◆ **WHAT YOU SHOULD DO**:
Pick up the article on the self-policing code of ethics for Canada's charitable sector and continue it from its final sentence.

DOCUMENT EXCERPT Start Marker

Self-policing code of ethics for Canada’s charitable sector announced
In the wake of exposes by the Toronto Star of fundraising practices by some charities that have resulted in as much as 90% of funds raised going to fundraising and administrative costs rather than charitable work, the charitable sector has announced the implementation of a self-policing code, reported in the October 22/07 Toronto Star story, “Charities Launch self-policing code” by Kevin Donovan. (note that link is time sensitive)
Is it enough?
The public is worried about donating wisely and–on the other hand– those of us that work in the non-profit, charitable sector understand that the problem of getting the most bang for the charitable buck is deeper and more complex than the simple solutions suggested as first steps. We have some idea of where the bodies are buried.
The frustrating thing for those of us working in the sector is when we see a great program working very effectively in a sector fail to gain support, while a noisy charity that really does very little beyond generate hoopla and organize fundraising events, gets media attention, celebrity support and commands public dollars.
Through Imagine Canada, charities are being asked to sign a voluntary code. One of the first provisions of the new code is that signators will not use commission fundraisers as this practice can lead to both aggressive marketing and the use of charitable funds to simply pay fundraisers. The information that is missing in this recent announcement is that the Association of Fundraising Professionals has included this rule in their code of ethics originally adopted in 1964! Using commissioned fundraisers has been regarded as both sleazy and ineffective by non-profit managers for at least a decade. So it is shocking to hear large charities like Sick Kids and World Vision only swearing off the practice in 2007.
The next provision of the code mentioned in the October 22/07 article is that charities will adhere to a code of honesty in reporting to their donors. Imagine Canada is said to be cracking down on “wild claims of success by the charitable sector.” Good idea but very vaguely worded.
Nowhere in the report is there a clear criteria how “wild claims” will be detected nor how the sector will amend the practice. While some issues are more complex, there eally there are a number of ways that some charities deceive the public that could be identified, a test of accuracy applied and the practice cleared up fairly easily. One example is the use of self-aggrandizing and confusing titles for organizations and programs. Many organizations have “International”, “World” and “Canada” or “Canadian” in their titles. The public can be expected to presume that an organization with “International” or “World” in the title has directly-administered programs in a number of countries around the world. The sector should/could agree that having directly-administered programs in less than a set number of nations, (7, 5, … 3?) and using “International” or “World” in the charity’s name or program title, is deceptive. By the same token, charities that describe themselves as the X organization of Canada, lead the public to believe that they offer programs and services to Canadians in a number of provinces. Imagine Canada should include benchmarks for the use of these common attributions.
Another way that “wild claims” could be curtailed is by adopting a strictly enforced standard for reporting on statistics for programs. This is straightforward for programs that are solely and directly administered. It becomes more difficult in jointly-run programs. Sometimes charities give small donations to programs and then claim the entire program and its activities as part of the work of the charity. Real collaborations between agencies in the charitable sector is to be encouraged, but the public should be able to tell clearly who is responsible.

DOCUMENT EXCERPT End Marker
EXTRACTED MATERIAL Start Marker

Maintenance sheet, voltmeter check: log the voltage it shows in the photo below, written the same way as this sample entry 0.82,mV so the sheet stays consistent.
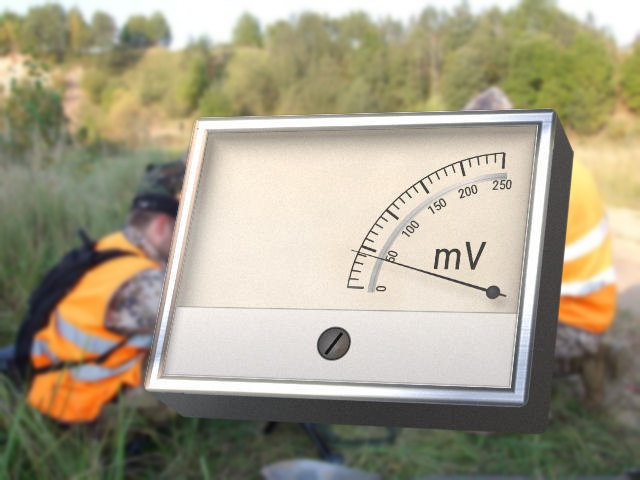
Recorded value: 40,mV
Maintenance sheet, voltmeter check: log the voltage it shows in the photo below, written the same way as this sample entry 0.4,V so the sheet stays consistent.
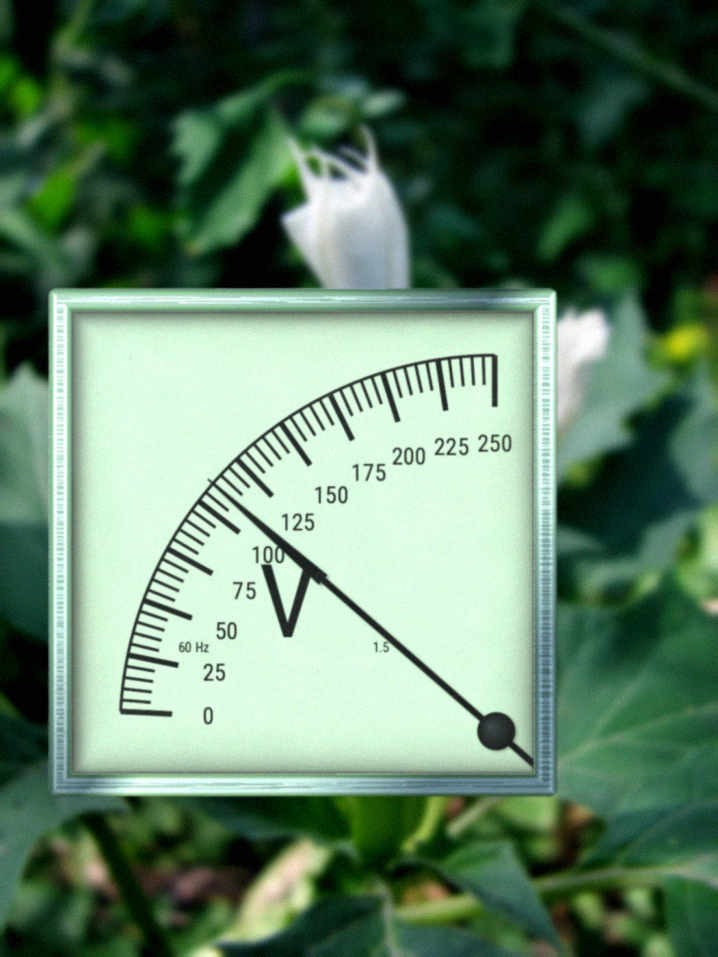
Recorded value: 110,V
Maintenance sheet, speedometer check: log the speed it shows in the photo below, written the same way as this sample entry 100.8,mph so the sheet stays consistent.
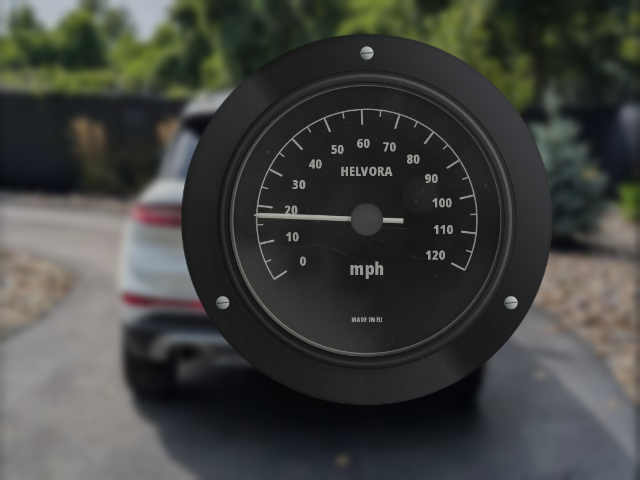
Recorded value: 17.5,mph
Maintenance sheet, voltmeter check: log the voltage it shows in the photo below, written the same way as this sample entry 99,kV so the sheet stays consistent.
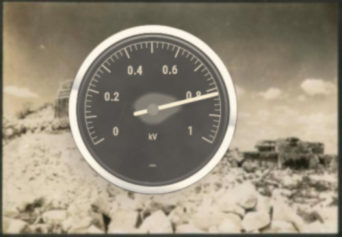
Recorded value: 0.82,kV
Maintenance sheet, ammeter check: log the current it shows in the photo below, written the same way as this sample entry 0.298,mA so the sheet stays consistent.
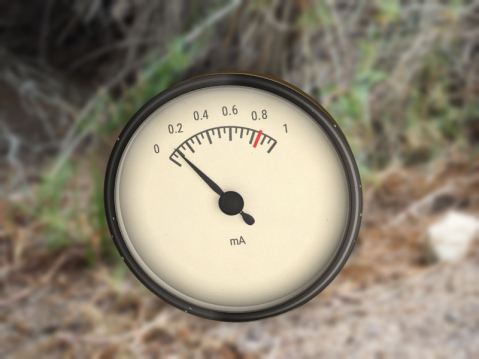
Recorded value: 0.1,mA
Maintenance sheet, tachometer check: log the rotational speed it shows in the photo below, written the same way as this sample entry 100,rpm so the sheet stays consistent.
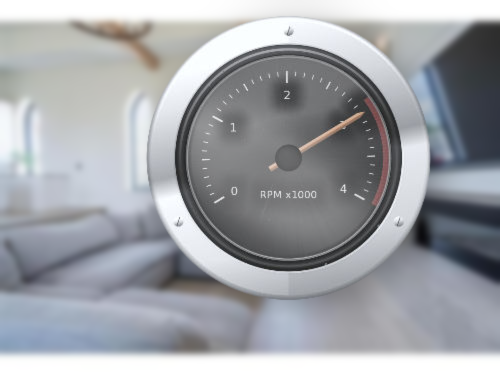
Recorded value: 3000,rpm
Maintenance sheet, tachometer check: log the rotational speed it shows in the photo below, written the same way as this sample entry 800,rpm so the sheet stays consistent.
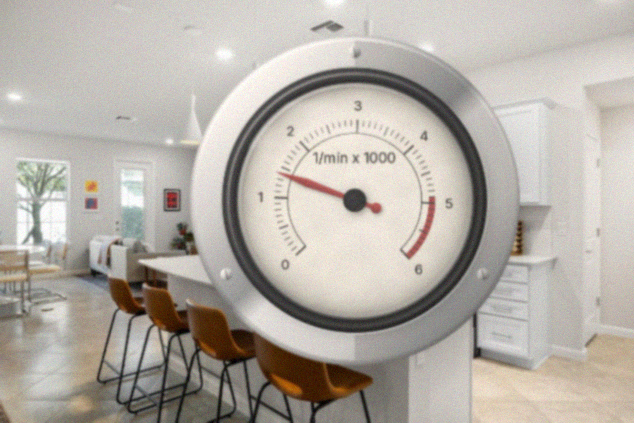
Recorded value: 1400,rpm
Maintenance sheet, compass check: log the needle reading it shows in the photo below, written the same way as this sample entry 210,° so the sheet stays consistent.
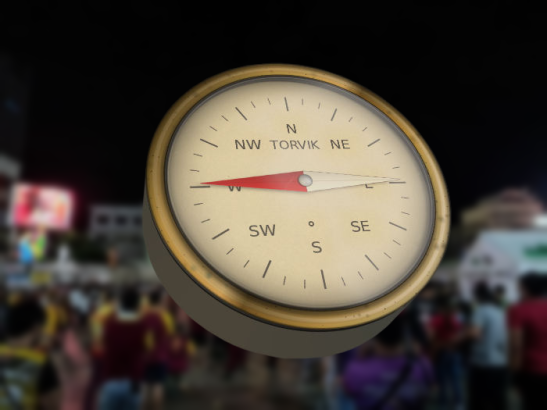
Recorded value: 270,°
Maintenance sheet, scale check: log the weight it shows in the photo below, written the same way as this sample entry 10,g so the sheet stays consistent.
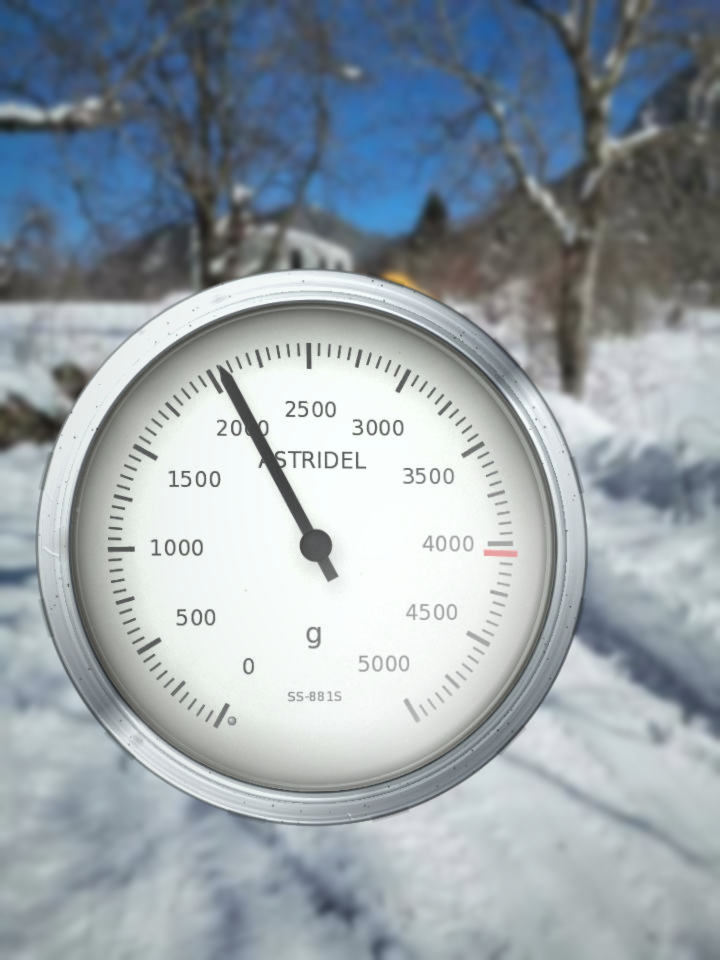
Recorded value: 2050,g
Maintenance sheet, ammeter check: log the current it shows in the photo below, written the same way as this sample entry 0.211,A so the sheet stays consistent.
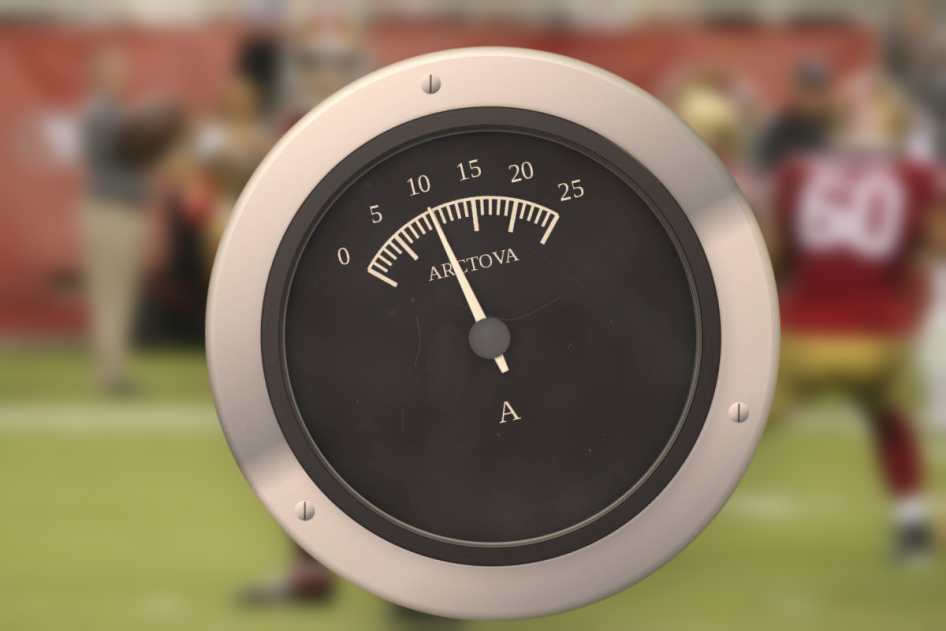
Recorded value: 10,A
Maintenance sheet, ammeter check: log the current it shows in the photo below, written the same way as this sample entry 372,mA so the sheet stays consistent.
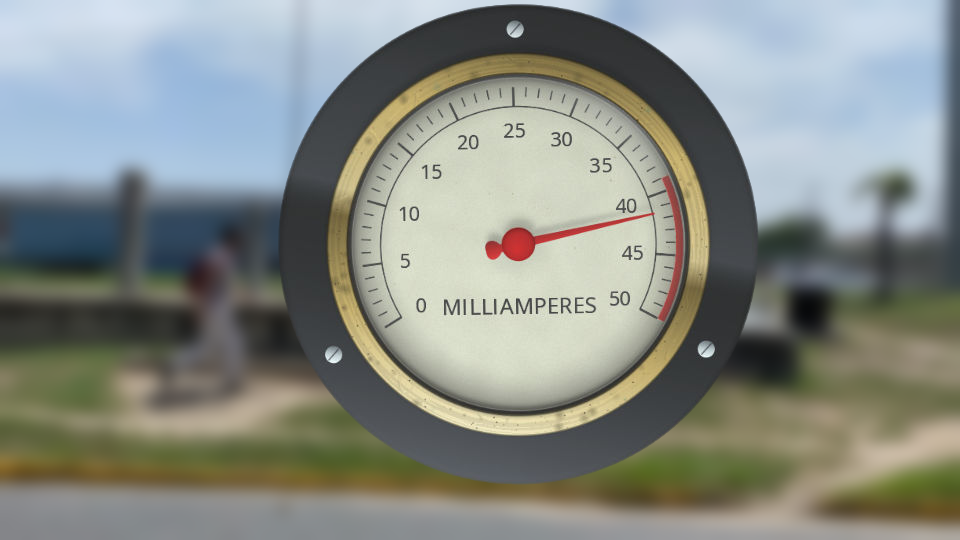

EXTRACTED MATERIAL End Marker

◆ **OUTPUT OF THE EXERCISE**:
Here is an example of the way this numbers dodge can work in the charitable sector. Charity X raises money to run a cross-country literacy program that involves authors in doing readings in remote communities for the purpose of both literacy awareness and also to promote local literacy programs. Then charity X contacts grass-roots organizations and gets them to do all the work, undertake the lion’s share of the work and all the marketing expense in organizing the events. Perhaps a small “how to run your event” manual is written by Charity X from freely available material found on the internet, providing a token organizing effort. Another token support is given to the event in the form of subsidizing author airfare for example—transferring a small amount of funds raised to actual program costs. Meanwhile there is virtually no work or expense by charity X other than the transfer of that small portion of funds raised and yet Charity X takes credit for a national series of literacy awareness events, and furthermore enhance their reputation as a national organization while potentially running no real programs in Canada and keeping the lion’s share of money raised for their administrative and fundraising operations. A staff salary is paid to a “program coordinator” but that person’s daily work assignments relate to fundraising and general administration. A report to donors on the project includes the information that X people attended events in 15 locations across Canada and X dollars were expended on program costs, however the report on program costs includes the salary paid to someone for administration and a pro-rated portion of administrative costs such as photo-copies, office suppliers… even if none of these were used for program materials. About 80 % of funds raised is claimed as being used in “program costs” with a modest 20 % being accorded to administrative support of the program. However a hard forensic accounting look at the program might show that only 10% to 20% of the money donated to the program was transferred to direct program costs in the form of low hassle airfare subsidies to grassroots groups organizing their own events.
This is the complex face of garden-variety “wild claims” in the charitable sector. This type of practice is damaging to the climate of giving in Canada. It also hurts legitimate charitable organizations, and is poisoning the working climate in the non-profit sector– both within “bad apple” organizations and within the good organizations who struggle to compete with the “bad apples” who misreport activities, results and proportion of money spent on administration and fundraising.
While Imagine Canada is to be commended on this first step of a self-governing code of ethics, it is a very, very small step. Much more work is needed and it is not clear that this can be accomplished by the sector itself. In my next article I will attempt to write about what I see as a sickness in the heart of some charities and non-profits and some thoughts on how to tackle those difficulties.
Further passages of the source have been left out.